Extract to read =
So that is often a contractor, but sometimes it's an inside guy who will finish it.
It's not always the electrical engineer sometimes, but not usually.
Yeah, not usually.
And so it goes out for layout.
And then it goes out for fabrication.
And when we're doing this in a company, as soon as the schematic capture is finished,
maybe even a little before, you start kidding.
And we mentioned kidding before.
And I said it really should have capital letters.
Because it's hard the first time.
It seems easy.
It's just, you know, going shopping.
This is something not to work in the stereotype,
but I'm pretty good at it.
It's just a list of part numbers
and you just got to buy them all.
And you just got to buy them all
except Deja Key is good for 85,
maybe 95% of your parts
and then the other 5%
you have to go learn about everybody else.
Future Electronics wants you to order more of their parts
instead of getting them from Digi-Key.
And this vendor only will sell you these parts,
and this processor is only available from these other people.

Material =

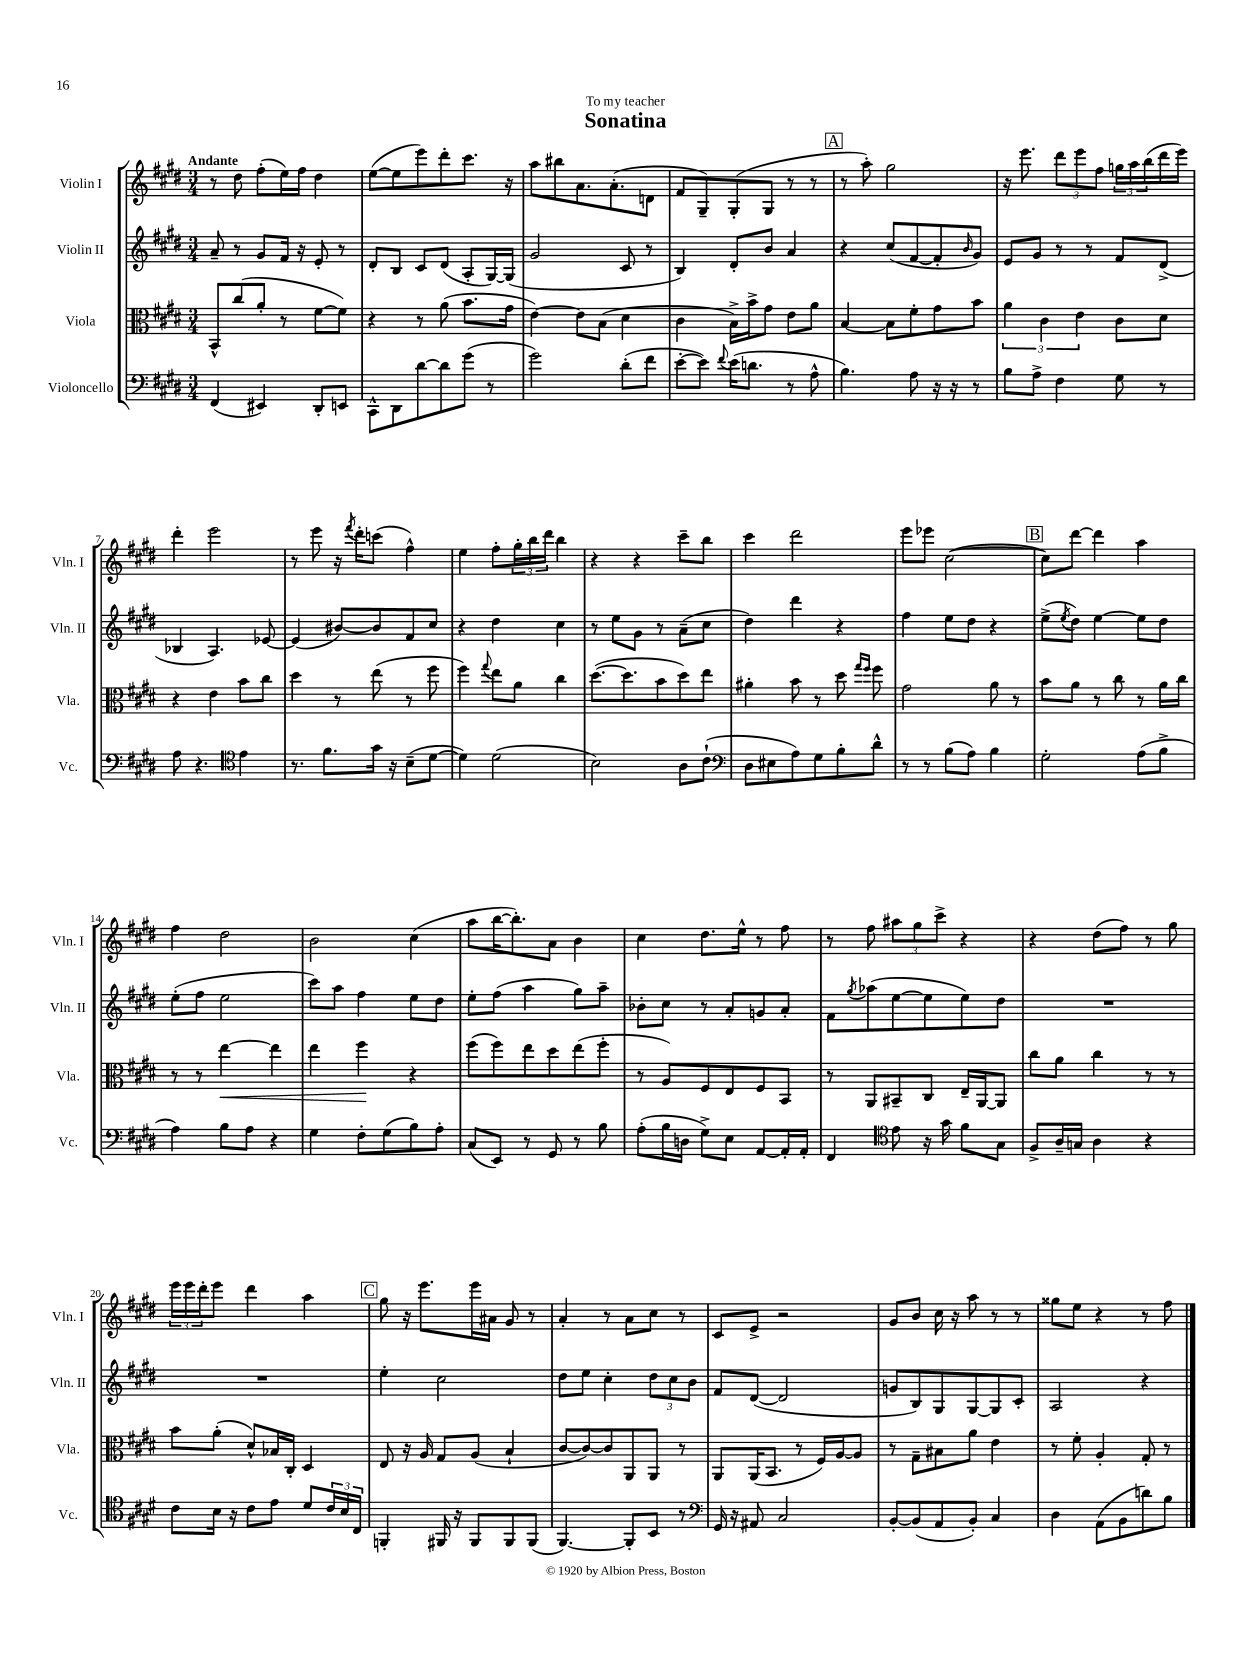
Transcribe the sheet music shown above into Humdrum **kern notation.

**kern	**kern	**kern	**kern
*staff4	*staff3	*staff2	*staff1
*clefF4	*clefC3	*clefG2	*clefG2
*k[f#c#g#d#]	*k[f#c#g#d#]	*k[f#c#g#d#]	*k[f#c#g#d#]
*M3/4	*M3/4	*M3/4	*M3/4
(4FF#/	8BB^^/L	8a~/	8r
.	(8cc#/	8r	8dd#\
4EE#/)	8a'/J	8g#/L	(8ff#'\L
.	8r	16f#/Jk	16ee\L)
.	.	16r	16ff#\JJ
8DD#'/L	[8f#\L	8e'/	4dd#\
8EE/J	8f#\]J)	8r	.
=	=	=	=
8CC#^^\L	4r	8d#'/L	([8ee\L
8DD#\	.	8B/J	8ee\]
[8d#\	8r	8c#/L	8eee\)
8d#\]	(8a\	(8d#/J	8ddd#'\
(8g#\J	8.b\L	8A'/L	8.ccc#\J
8r	.	[16G#/L)	.
.	16g#\Jk	(16G#/]JJ	16r
=	=	=	=
2g#\)	[4e\)	2g#/	8aa\L
.	.	.	8bb#\
.	8e\]L	.	8.a\
.	(8B\J	.	.
.	.	.	(8.a'\
(8d#'\L	4d#\	8c#/	.
8f#\J	.	8r	8d\J
=	=	=	=
[8e'\L	4c#\	4B/)	8f#/L
8e\]J)	.	.	8G#~/)
8qqf#/	.	.	.
(16e\LK	16B^\LL)	8d#'/L	(8G#'/
8.d\J	16b^\J	.	.
.	8g#\J	8b/J	8G#/J
8r	8e\L	4a/	8r
8A^^\	8a\J	.	8r
=	=	=	=
4.B\)	[4B/	4r	8r
.	.	.	8aa'\)
.	8B\]L	(8cc#/L	2gg#\
8A\	8f#'\	[8f#/	.
16r	8g#\	8f#'/]	.
16r	.	.	.
.	.	16qqb/	.
8r	8b\J	8g#/J)	.
=	=	=	=
8B\L	6a\	8e/L	16r
.	.	.	8.eee\
8A^\J	.	8g#/J	.
.	6c#\	.	.
4F#\	.	8r	12ddd#\L
.	6e\	.	12eee\
.	.	8r	.
.	.	.	12ff#\J
8G#\	8c#\L	8f#/L	24gg\LL
.	.	.	24aa\
.	.	.	(24bb\
8r	8d#\J	(8d#^/J	16ddd#\
.	.	.	16eee\JJ)
=	=	=	=
8A\	4r	4B-/	4ddd#'\
4.r	.	.	.
.	4e\	4.A/)	2eee\
*clefC4	*	*	*
4e\	8b\L	.	.
.	8cc#\J	[8e-/	.
=	=	=	=
8.r	4dd#\	(4e-/]	8r
.	.	.	8eee\
8.f#\L	.	.	.
.	8r	[8b#/L)	16r
.	.	.	8qfff#/
.	.	.	16ddd#'\LK
16g#\Jk	(8ee\	8b#/]	(8ccc\J
16r	.	.	.
(8B~\L	8r	8f#/	4ff#^^\)
[8d#\J	8ff#\	8cc#/J	.
=	=	=	=
4d#\])	4ff#\)	4r	4ee\
.	8qqgg#/	.	.
(2d#\	8ee\L	4dd#\	8ff#'\L
.	8a\J	.	24gg#'\L
.	.	.	24bb\
.	.	.	24ddd#\JJ
.	4cc#\	4cc#\	4bb\
=	=	=	=
2B\)	([8.dd#\L	8r	4r
.	.	8ee\L	.
.	8.dd#\]	.	.
.	.	8g#\J	4r
.	8b\	8r	.
8A\L	8dd#\)	(8a~\L	8ccc#~\L
(8c#`\J	8ee\J	8cc#\J	8bb\J
=	=	=	=
*clefF4	*	*	*
8D#\L	4a#'\	4dd#\)	4ccc#\
8E#\	.	.	.
8A\)	8b\	4ddd#\	2ddd#\
8G#\	8r	.	.
8B'\	8dd#\	4r	.
.	16qqgg#/LL	.	.
.	16qqff#/JJ	.	.
8d#^^\J	8ff#\	.	.
=	=	=	=
8r	2g#\	4ff#\	8eee\L
8r	.	.	8eee-\J
(8B\L	.	8ee\L	([2cc#\
8A\J)	.	8dd#\J	.
4B\	8a\	4r	.
.	8r	.	.
=	=	=	=
2G#'\	8b\L	(8ee^\L	8cc#\]L)
.	.	8qee/	.
.	8a\J	8dd#\J)	[8ddd#\J
.	8r	[4ee\	4ddd#\]
.	8cc#\	.	.
(8A\L	8r	8ee\]L	4aa\
8B^\J	16a\LL	8dd#\J	.
.	16cc#\JJ	.	.
=	=	=	=
4A\)	8r	(8ee'\L	4ff#\
.	8r	8ff#\J	.
8B\L	[4ee\	2ee\	2dd#\
8A\J	.	.	.
4r	4ee\]	.	.
=	=	=	=
4G#\	4ee\	8ccc#\L)	2b\
.	.	8aa\J	.
8F#'\L	4ff#\	4ff#\	.
(8G#\	.	.	.
8B\)	4r	8ee\L	(4cc#\
8A'\J	.	8dd#\J	.
=	=	=	=
(8C#/L	(8ff#\L	8ee'\L	8aa\L
8EE/J)	8ff#\)	(8ff#\J	[16bb\K
.	.	.	8.bb'\])
8r	8ee\	4aa\	.
8GG#/	8dd#\	.	8a\J
8r	(8ee\	8gg#\L)	4b\
8B\	8ff#'\J	8aa~\J	.
=	=	=	=
(8A'\L	8r	8b-'\L	4cc#\
16B\L	8A/L)	8cc#\J	.
16D\JJ	.	.	.
8G#^\L)	8F#/	8r	8.dd#\L
8E\J	8E/	8a'/L	.
.	.	.	16ee^^\Jk
[8AA/L	8F#/	8g/	8r
16AA'/]L	8BB/J	8a'/J	8ff#\
16AA'/JJ	.	.	.
=	=	=	=
4FF#/	8r	8f#\L	8r
.	.	8qgg#/	.
.	8AA/L	(8aa-\	8ff#\
*clefC4	*	*	*
8e\	8BB#~/	[8ee\	12aa#\L
.	.	.	12gg#\
16r	8C#/J	8ee\]	.
.	.	.	12ccc#^\J
16g#\	.	.	.
8f#\L	16E~/LL	8ee\)	4r
.	[16AA/J	.	.
8G#\J	8AA/]J	8dd#\J	.
=	=	=	=
8F#^/L	8cc#\L	2.r	4r
16A~/L	8a\J	.	.
16G/JJ	.	.	.
4A\	4cc#\	.	(8dd#\L
.	.	.	8ff#\J)
4r	8r	.	8r
.	8r	.	8gg#\
=	=	=	=
8c#\L	8b\L	2.r	24eee\LL
.	.	.	24eee\
.	.	.	24ddd#'\J
16B\Jk	(8a'\J	.	8eee\J
16r	.	.	.
8c#\L	8d#^^/L)	.	4ddd#\
8e\J	16B-/L	.	.
.	16C#'/JJ	.	.
8d#/L	4D#/	.	4aa\
24c#/L	.	.	.
24B/	.	.	.
24C#/JJ	.	.	.
=	=	=	=
4FF'/	8E/	4ee'\	8gg#\
.	16r	.	16r
.	16A/	.	8.eee\L
16FF#/	8G#/L	2cc#\	.
16r	.	.	.
8FF#/L	(8A/J	.	16eee\L
.	.	.	16a#\JJ
8FF#/	4B`/	.	8g#/
(8FF#/J	.	.	8r
=	=	=	=
[4.FF#/)	[8c#/L	8dd#\L	4a'/
.	8c#/_)	8ee\J	.
.	8c#/]	4cc#'\	8r
8FF#'/]L	8AA/	.	8a\L
8BB/J	8AA/J	12dd#\L	8cc#\J
.	.	12cc#\	.
8r	8r	.	8r
.	.	12b\J	.
=	=	=	=
*clefF4	*	*	*
16GG#/	8AA/L	8f#/L	8c#/L
16r	.	.	.
8AA#/	(16AA/K	([8d#/J	8e^/J
.	8.BB/J	.	.
2C#/	.	2d#/]	2r
.	8r	.	.
.	16F#/LL)	.	.
.	[16A/J	.	.
.	8A/]J	.	.
=	=	=	=
[8BB'/L	8r	8g/L	8g#/L
(8BB/]	8G#~\L	8B/)	8b/J
8AA/	8B#\	8G#/	16cc#\
.	.	.	16r
8BB'/J)	8a\J	[8G#/	8aa\
4C#/	4e\	8G#/]	8r
.	.	8c#'/J	8r
=	=	=	=
4D#\	8r	2A/	8gg##\L
.	8f#'\	.	8ee\J
(8AA\L	4A'/	.	4r
8BB\	.	.	.
8d\)	8G#'/	4r	8r
8B\J	8r	.	8ff#\
==	==	==	==
*-	*-	*-	*-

Problems =
1 - In the transcript, transcribe the passage from "It's not always" up to and including "It seems easy.".
2 - Answer these questions from the transcript:
(a) According to the speaker, who is often the one to finish the work before it goes out for layout?
(b) Where does the work go after layout?
(c) Which company wants you to order more of its parts instead of getting them from Digi-Key?

Answers to the tasks =
1 -
It's not always the electrical engineer sometimes, but not usually.
Yeah, not usually.
And so it goes out for layout.
And then it goes out for fabrication.
And when we're doing this in a company, as soon as the schematic capture is finished,
maybe even a little before, you start kidding.
And we mentioned kidding before.
And I said it really should have capital letters.
Because it's hard the first time.
It seems easy.

2 -
(a) Often a contractor, but sometimes an inside guy.
(b) It goes out for fabrication.
(c) Future Electronics.